What is the clinical significance of an FBN1 (Fibrillin-1) gene variant c.3145G>A (p.Gly1049Ser)?

From the Guidelines

If you have the FBN1 gene variant c.3145G>A(p.GLY1049Ser), you should seek evaluation by a medical geneticist and cardiologist for proper diagnosis and management of Marfan syndrome, as this variant is associated with an increased risk of aortic aneurysm, dissection, and other cardiovascular complications.
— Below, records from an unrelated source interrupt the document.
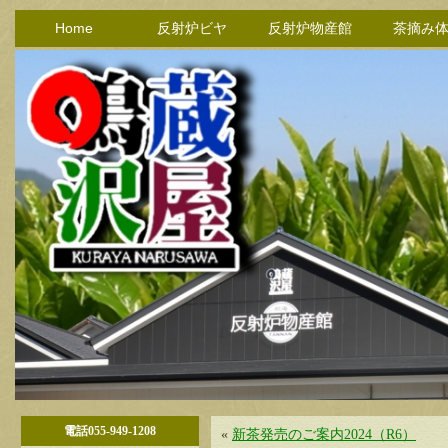
Home
反射炉ビヤ
反射炉物産館
茶摘み
電話055-949-1208
«
新茶発売のご案内2024（R6）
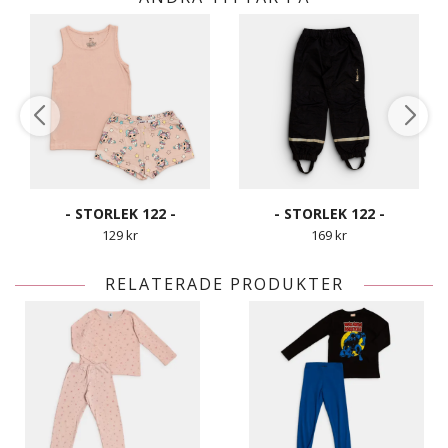
- STORLEK 122 -
- STORLEK 122 -
129 kr
169 kr
RELATERADE PRODUKTER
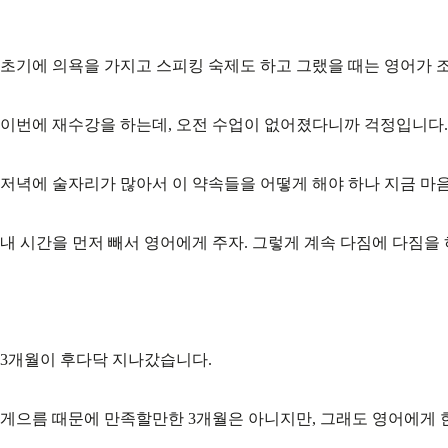
초기에 의욕을 가지고 스피킹 숙제도 하고 그랬을 때는 영어가 조
이번에 재수강을 하는데, 오전 수업이 없어졌다니까 걱정입니다.
저녁에 술자리가 많아서 이 약속들을 어떻게 해야 하나 지금 마음
내 시간을 먼저 빼서 영어에게 주자. 그렇게 계속 다짐에 다짐을
3개월이 후다닥 지나갔습니다.
게으름 때문에 만족할만한 3개월은 아니지만, 그래도 영어에게 한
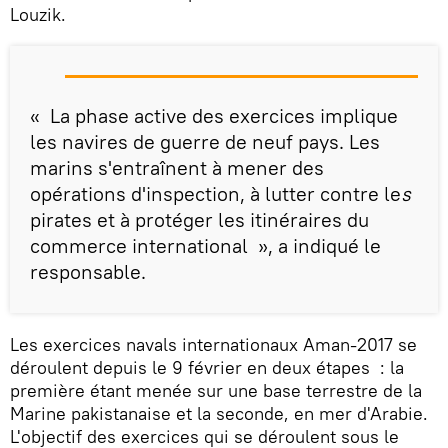
Louzik.
« La phase active des exercices implique
les navires de guerre de neuf pays. Les
marins s'entraînent à mener des
opérations d'inspection, à lutter contre le
s
pirates et à protéger les itinéraires du
commerce international », a indiqué le
responsable.
Les exercices navals internationaux Aman-2017 se
déroulent depuis le 9 février en deux étapes : la
première étant menée sur une base terrestre de la
Marine pakistanaise et la seconde, en mer d'Arabie.
L'objectif des exercices qui se déroulent sous le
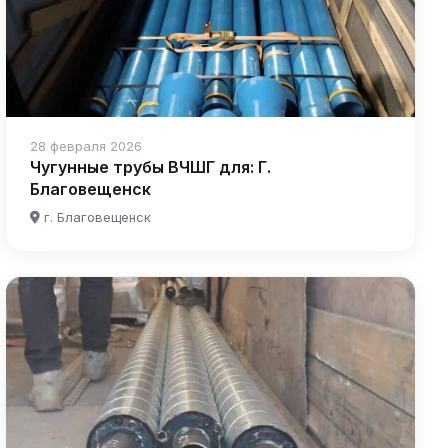
28 февраля 2026
Чугунные трубы ВЧШГ для: Г.
Благовещенск
г. Благовещенск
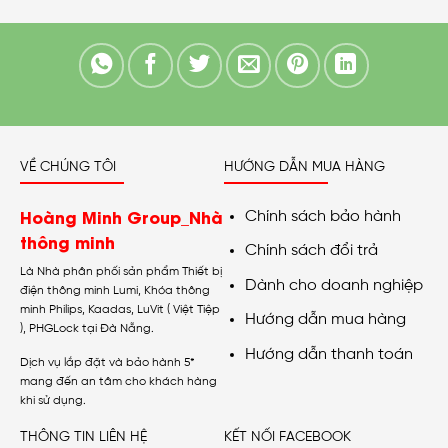
VỀ CHÚNG TÔI
HƯỚNG DẪN MUA HÀNG
Hoàng Minh Group_Nhà
Chính sách bảo hành
thông minh
Chính sách đổi trả
Là Nhà phân phối sản phẩm Thiết bị
Dành cho doanh nghiệp
điện thông minh Lumi, Khóa thông
minh Philips, Kaadas, LuVit ( Việt Tiệp
Hướng dẫn mua hàng
), PHGLock tại Đà Nẵng.
Hướng dẫn thanh toán
Dịch vụ lắp đặt và bảo hành 5*
mang đến an tâm cho khách hàng
khi sử dụng.
THÔNG TIN LIÊN HỆ
KẾT NỐI FACEBOOK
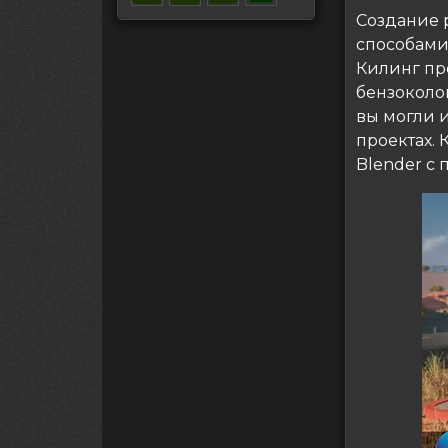
Создание 
способами
Килинг про
бензоколон
вы могли 
проектах. 
Blender с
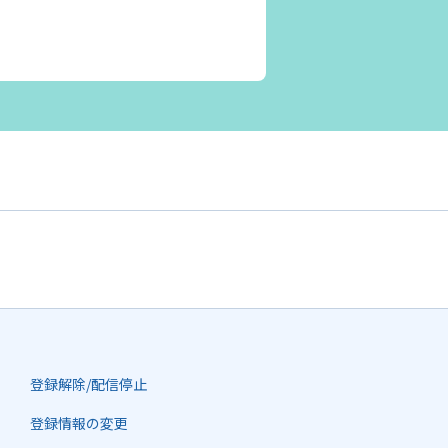
登録解除/配信停止
登録情報の変更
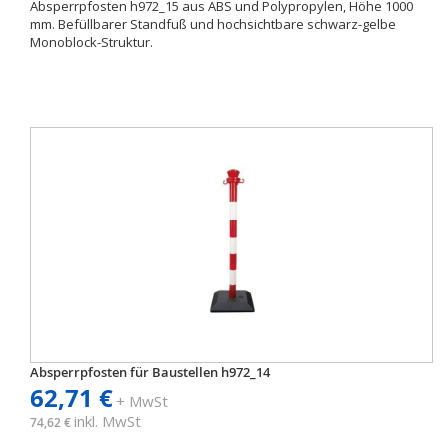
Absperrpfosten h972_15 aus ABS und Polypropylen, Höhe 1000
mm. Befüllbarer Standfuß und hochsichtbare schwarz-gelbe
Monoblock-Struktur.
Absperrpfosten für Baustellen h972_14
62,71 €
+ MwSt
inkl. MwSt
74,62 €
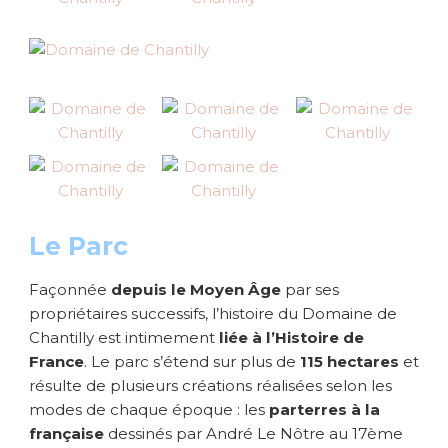
Le Parc
Façonnée
depuis le Moyen Âge
par ses
propriétaires successifs, l’histoire du Domaine de
Chantilly est intimement
liée à l’Histoire de
France
. Le parc s’étend sur plus de
115 hectares
et
résulte de plusieurs créations réalisées selon les
modes de chaque époque : les
parterres à la
française
dessinés par André Le Nôtre au 17ème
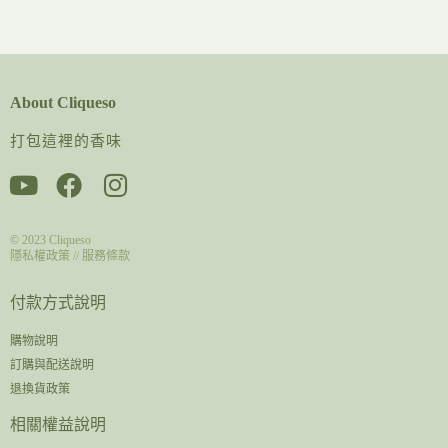
About Cliqueso
打包這裡的香味
© 2023
Cliqueso
隱私權政策
//
服務條款
付款方式說明
購物說明
訂購與配送說明
退換貨政策
相關權益說明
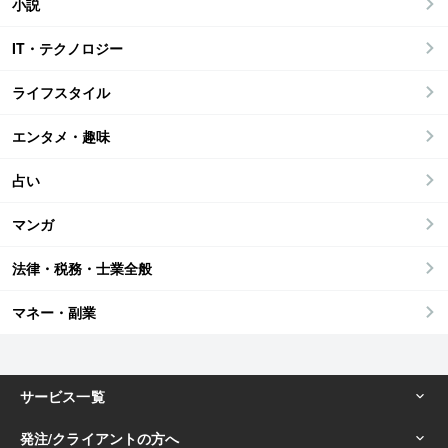
小説
IT・テクノロジー
ライフスタイル
エンタメ・趣味
占い
マンガ
法律・税務・士業全般
マネー・副業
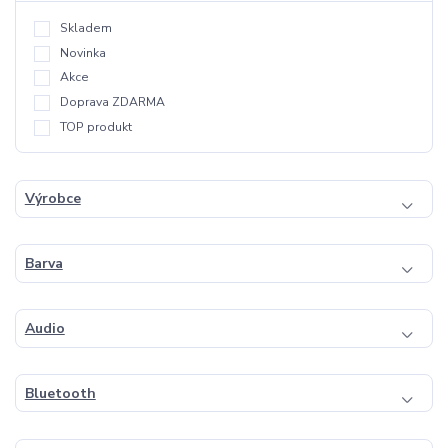
Skladem
Novinka
Akce
Doprava ZDARMA
TOP produkt
Výrobce
Barva
Audio
Bluetooth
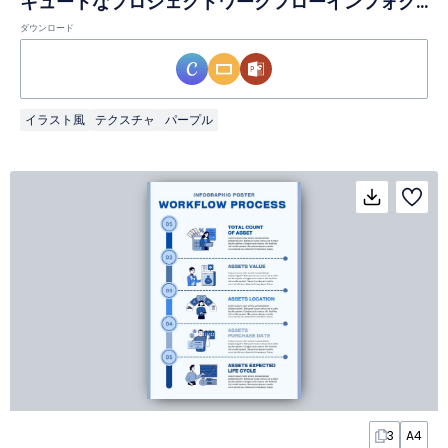
キュートなプロジェクトワークフローインフォグラフィックスライド
ダウンロード
イラスト風
テクスチャ
パープル
3
A4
The FBN1 gene variant c.3145G>A (p.Gly1049Ser) is associated with Marfan syndrome, a connective tissue disorder characterized by aortic root aneurysm, aortic dissection, and other clinical features such as long bone overgrowth, arachnodactyly, and ectopia lentis 1. Regular cardiac monitoring with echocardiograms is recommended to assess your aorta, as aortic enlargement and dissection are serious complications of Marfan syndrome.

Some key considerations for management include:

• Beta-blockers such as atenolol (25-100mg daily) or losartan (50-100mg daily) may be prescribed to slow aortic growth, as recommended in the 2022 ACC/AHA guideline for the diagnosis and management of aortic disease 1
• Avoiding strenuous exercise, contact sports, and activities that involve straining or sudden changes in atmospheric pressure is crucial to prevent aortic dissection
• Annual eye examinations are important to monitor for lens dislocation and other ocular complications
• Family screening is advisable since Marfan syndrome is inherited in an autosomal dominant pattern

The specific glycine to serine substitution in the FBN1 gene variant c.3145G>A(p.GLY1049Ser) affects the calcium-binding epidermal growth factor-like domain of the fibrillin-1 protein, potentially disrupting the structural integrity of connective tissues throughout your body, including those in your cardiovascular system, skeleton, and eyes 1. It is essential to work closely with a medical geneticist and cardiologist to develop a personalized management plan and prevent complications associated with Marfan syndrome.

From the Research

FBN1 Gene Variant c.3145G>A(p.GLY1049Ser)

• The FBN1 gene encodes the protein fibrillin-1, which is essential for the formation of microfibrils in connective tissue 2.
• Mutations in the FBN1 gene, including the c.3145G>A(p.GLY1049Ser) variant, can lead to Marfan syndrome and other genetic disorders 2, 3.
• Marfan syndrome is a systemic connective tissue disorder characterized by tall stature, arachnodactyly, ectopia lentis, and thoracic aortic aneurysm and dissection 2, 3.

Genotype-Phenotype Correlation

• The correlation between FBN1 gene variants and the resulting phenotype is complex, with more than one thousand individual mutations associated with Marfan syndrome 2.
• Specific regions of the FBN1 gene can result in distinct clinical syndromes, such as Weill-Marchesani syndrome and other acromelic dysplasias 2.
• The c.3145G>A(p.GLY1049Ser) variant has not been specifically mentioned in the provided studies, but its potential impact on the phenotype can be inferred from the general understanding of FBN1 gene variants 3, 4.

Management and Treatment

• Beta-blocker therapy has been studied as a potential treatment for preventing aortic dissection in Marfan syndrome, but the evidence is limited and inconclusive 5.
• The ClinGen FBN1 variant curation expert panel (VCEP) provides guidelines for the interpretation of FBN1 gene variants, including those of uncertain significance 4.
• Early interdisciplinary medical evaluation and family genetic counseling are essential for the management of potential complications associated with FBN1 gene variants 6.